- **READING TEXT**:
The TheraScan servers are hosted in an SSAE 16 Type II certified data facility.
The TheraScan servers are in a secure/locked cabinet behind a dedicated Cisco ASA firewall.
The systems run in a virtualized environment with the certification and repository functions on separate physical servers. Development and test environments are also on separate physical servers.
Records with PHI have field-level encryption via SSL with a randomized initialization vector stored on the host server and the randomized key on the remote certification server.
PHI, which can be included as part of the certified source document copy, is always encrypted when “at rest” in the system.
The decryption process is individually logged; recording the specific decrypted record id, the authorized requester as well as a date-time stamp. This log is viewable by the trial investigator.
Decryption can only be accomplished by the user who loaded the information, other site staff or the investigator-authorized monitor. Exceptions include study-specific documents without PHI such as the protocol or blank CRFs and documents loaded as part of a severe adverse event.
No direct database access is allowed to users. Access is via the secure web site.
All communication over the public internet is via the HTTPS, SSL or SSH protocols.
Access to the certification server is only via the RESTful web interface from known locations.

- **Saved entries**:
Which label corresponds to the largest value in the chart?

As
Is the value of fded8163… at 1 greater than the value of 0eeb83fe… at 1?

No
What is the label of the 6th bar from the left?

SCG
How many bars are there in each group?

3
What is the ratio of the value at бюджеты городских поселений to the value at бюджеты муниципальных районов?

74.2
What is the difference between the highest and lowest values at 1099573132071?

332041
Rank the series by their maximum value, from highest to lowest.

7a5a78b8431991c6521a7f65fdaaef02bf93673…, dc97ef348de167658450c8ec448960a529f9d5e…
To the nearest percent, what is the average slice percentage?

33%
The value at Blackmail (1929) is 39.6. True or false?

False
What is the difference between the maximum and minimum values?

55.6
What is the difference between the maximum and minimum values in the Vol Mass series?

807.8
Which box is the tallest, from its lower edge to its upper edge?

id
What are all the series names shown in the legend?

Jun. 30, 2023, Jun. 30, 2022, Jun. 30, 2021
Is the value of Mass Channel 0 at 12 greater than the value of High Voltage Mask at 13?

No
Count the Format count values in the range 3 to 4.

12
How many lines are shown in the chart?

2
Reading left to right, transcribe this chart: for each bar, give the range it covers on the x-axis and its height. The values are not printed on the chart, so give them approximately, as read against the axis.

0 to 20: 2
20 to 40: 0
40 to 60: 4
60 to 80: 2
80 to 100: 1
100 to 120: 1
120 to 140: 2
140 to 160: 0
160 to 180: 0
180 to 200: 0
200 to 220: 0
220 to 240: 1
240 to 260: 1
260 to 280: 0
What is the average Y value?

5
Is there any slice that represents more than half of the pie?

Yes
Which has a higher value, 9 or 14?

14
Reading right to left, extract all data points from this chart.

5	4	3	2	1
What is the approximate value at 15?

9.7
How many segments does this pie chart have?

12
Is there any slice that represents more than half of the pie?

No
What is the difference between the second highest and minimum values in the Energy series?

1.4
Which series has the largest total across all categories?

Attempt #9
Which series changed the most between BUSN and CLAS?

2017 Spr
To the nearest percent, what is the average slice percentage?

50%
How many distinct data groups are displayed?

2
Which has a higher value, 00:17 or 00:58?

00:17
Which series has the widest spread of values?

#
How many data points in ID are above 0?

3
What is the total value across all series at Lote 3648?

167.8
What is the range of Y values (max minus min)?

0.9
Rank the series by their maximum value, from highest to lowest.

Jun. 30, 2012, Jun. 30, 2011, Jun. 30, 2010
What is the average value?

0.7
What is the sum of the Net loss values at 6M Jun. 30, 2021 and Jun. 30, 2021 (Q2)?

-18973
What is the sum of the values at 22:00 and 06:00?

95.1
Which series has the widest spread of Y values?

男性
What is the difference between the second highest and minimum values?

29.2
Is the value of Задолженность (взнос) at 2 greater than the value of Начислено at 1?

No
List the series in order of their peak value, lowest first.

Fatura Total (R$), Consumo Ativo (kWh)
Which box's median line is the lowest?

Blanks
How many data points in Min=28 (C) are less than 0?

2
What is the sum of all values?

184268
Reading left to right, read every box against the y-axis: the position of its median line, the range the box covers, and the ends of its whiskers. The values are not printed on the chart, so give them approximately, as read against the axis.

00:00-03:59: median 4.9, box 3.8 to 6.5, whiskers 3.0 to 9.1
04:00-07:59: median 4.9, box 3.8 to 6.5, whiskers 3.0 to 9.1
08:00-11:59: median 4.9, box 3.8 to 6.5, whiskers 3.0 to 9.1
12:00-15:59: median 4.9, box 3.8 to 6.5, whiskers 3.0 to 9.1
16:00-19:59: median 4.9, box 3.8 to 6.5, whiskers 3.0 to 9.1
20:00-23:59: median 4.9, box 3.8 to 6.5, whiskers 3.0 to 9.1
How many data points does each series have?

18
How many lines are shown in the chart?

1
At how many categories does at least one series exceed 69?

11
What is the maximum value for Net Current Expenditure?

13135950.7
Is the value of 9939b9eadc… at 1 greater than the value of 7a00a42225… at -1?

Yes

- **PROBLEM TO SOLVE**: In the security text above, shorten the paragraph that begins "Decryption can only be accomplished" into a brief bulleted list that keeps its main facts.

- **YOUR RESPONSE**:
- Only these people can decrypt: the user who loaded the information, other site staff, or the investigator-authorized monitor.
- Exceptions: study-specific documents without PHI (such as the protocol or blank CRFs) and documents loaded as part of a severe adverse event.